Symptoms: Hormones part deuce. Of course, that's a bit misleading, as it would imply that the first round stopped at some point. Unfortunately, that's just not true. The tears keep flowing, the sensitivity is still at record levels. And quite frankly, it's really starting to piss me off. Naturally, I had visions of gliding through my pregnancy with grace, a healthy glow and ease. But, shocker, it turns out I'm just not one of those women. I know, I'm equally as suprised.
Cravings/aversions: It appears my body is taking up an aversion with clothing. Or should I say, clothing that fits. To be fair, it has always kind of had an aversion to well fitting clothes, but this is a very different story. When you find yourself near tears in the H&M dressing room whilst trying on maternity pants because the crotch is too low, the legs are too long, the panel doesn't fit right, you have to fight those tears with all your might, and walk out with some dignity still in tact. Good luck. Seriously, good luck. I don't blame Jessica Simpson or Kirstie Alley for their muumuu loving selves. Preach on sisters, you know the good word. Drapery that hangs nicely and doesn't hug in any wrong places, I look forward to getting to know you.
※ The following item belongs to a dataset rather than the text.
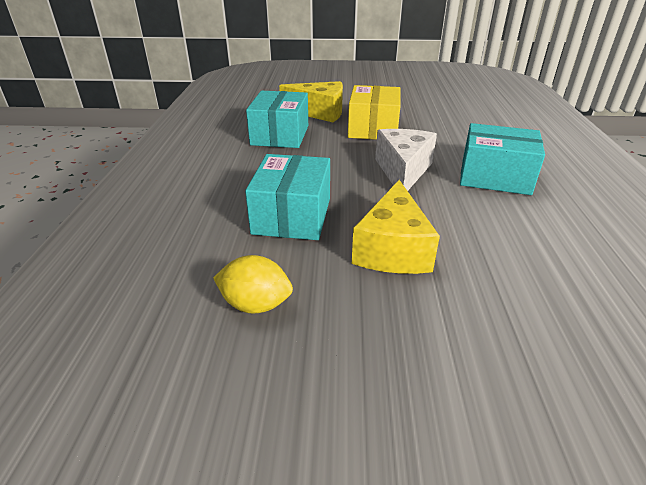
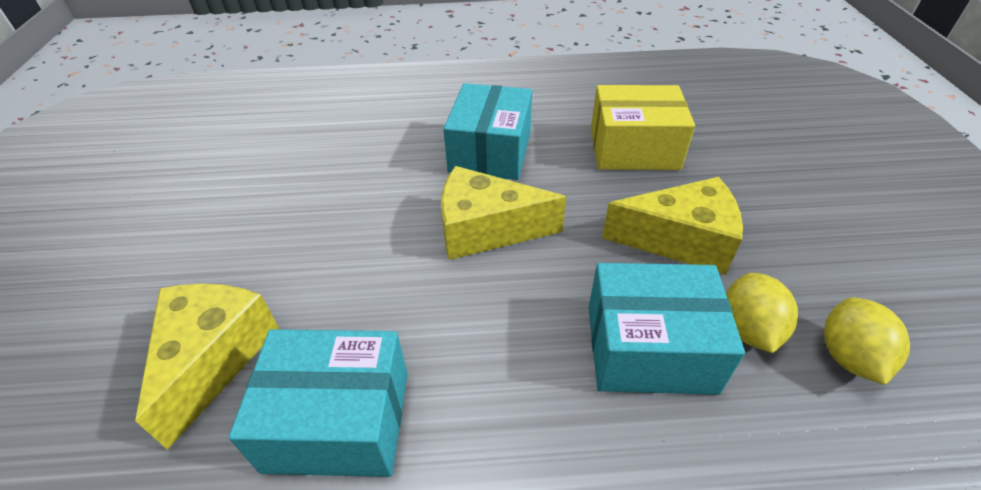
camera: 95 degrees left, 10 degrees up
(295, 260) = (748, 329): none -> yellow lemon
(373, 128) = (322, 265): yellow box -> yellow box (634, 148)
(402, 171) = (486, 229): white cheese -> yellow cheese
What I miss: Clear skin, clothes that fit, wine therapy, dry eyes, living in Ballard, eating lunch meat, wine therapy, control over my emotions, weight watchers, sleeping soundly, wine therapy, etc. etc. etc. etc. etc.
Milestones: Baby's now the size of an onion (really unfortunate). Baby's skeleton is hardening, changing from rubbery cartilage to bone, and fat is finally accumulating around it. His umbilical cord is getting thicker and stronger, and those little fingers and toes now feature one-of-a-kind prints.